Provided information |
====================

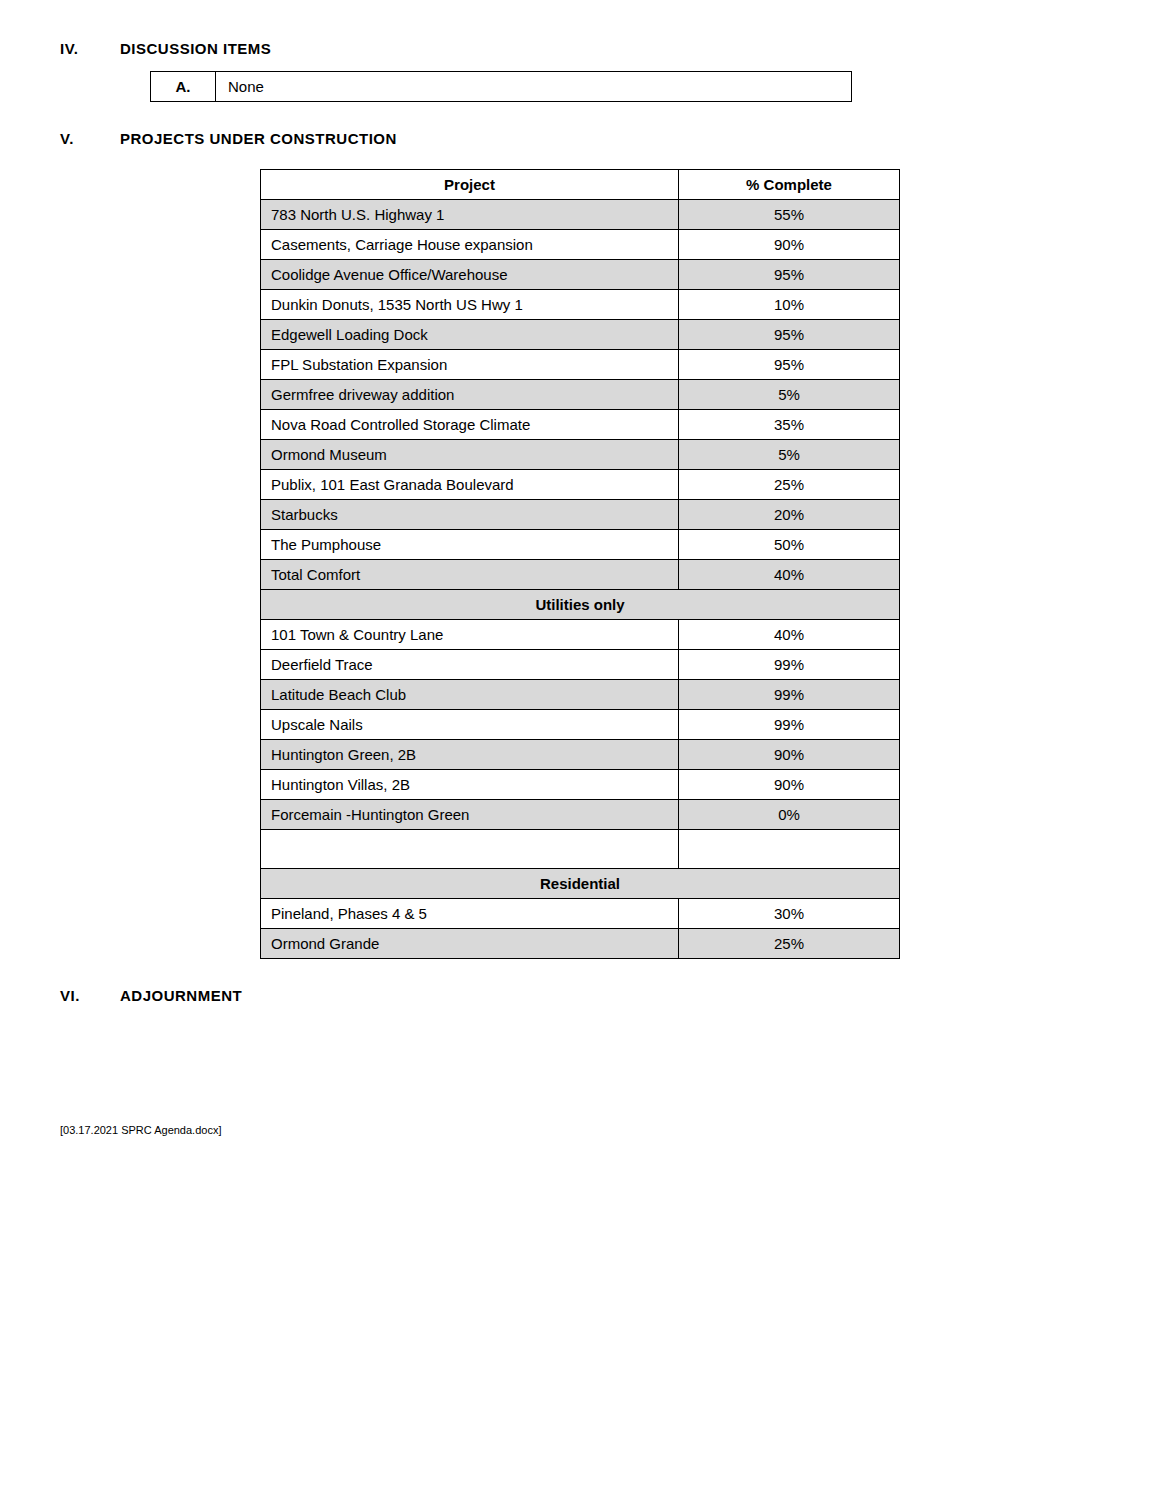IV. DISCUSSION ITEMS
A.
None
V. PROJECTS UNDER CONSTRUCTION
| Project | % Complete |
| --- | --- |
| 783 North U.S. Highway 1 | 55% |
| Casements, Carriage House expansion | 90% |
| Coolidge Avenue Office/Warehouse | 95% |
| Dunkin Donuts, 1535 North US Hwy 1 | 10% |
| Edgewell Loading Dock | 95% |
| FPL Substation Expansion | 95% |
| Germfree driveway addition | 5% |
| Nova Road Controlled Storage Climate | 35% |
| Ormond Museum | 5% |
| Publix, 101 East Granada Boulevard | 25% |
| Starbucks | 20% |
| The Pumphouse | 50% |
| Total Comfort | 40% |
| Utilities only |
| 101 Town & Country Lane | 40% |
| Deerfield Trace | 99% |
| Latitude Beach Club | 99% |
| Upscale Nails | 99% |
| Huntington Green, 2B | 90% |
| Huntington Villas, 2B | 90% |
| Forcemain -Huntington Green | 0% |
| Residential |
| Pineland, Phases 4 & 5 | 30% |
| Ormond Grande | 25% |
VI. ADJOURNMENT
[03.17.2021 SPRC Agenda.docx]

====================

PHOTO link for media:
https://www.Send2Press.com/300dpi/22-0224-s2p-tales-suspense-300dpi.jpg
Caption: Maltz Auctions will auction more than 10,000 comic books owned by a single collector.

====================

Problem to work on | Look above for the line containing "Starbucks | 20% |". Output from there through the line containing "[03.17.2021 SPRC Agenda.docx]", exactly and inclusively.

Answer to the problem |
| Starbucks | 20% |
| The Pumphouse | 50% |
| Total Comfort | 40% |
| Utilities only |
| 101 Town & Country Lane | 40% |
| Deerfield Trace | 99% |
| Latitude Beach Club | 99% |
| Upscale Nails | 99% |
| Huntington Green, 2B | 90% |
| Huntington Villas, 2B | 90% |
| Forcemain -Huntington Green | 0% |
| Residential |
| Pineland, Phases 4 & 5 | 30% |
| Ormond Grande | 25% |
VI. ADJOURNMENT
[03.17.2021 SPRC Agenda.docx]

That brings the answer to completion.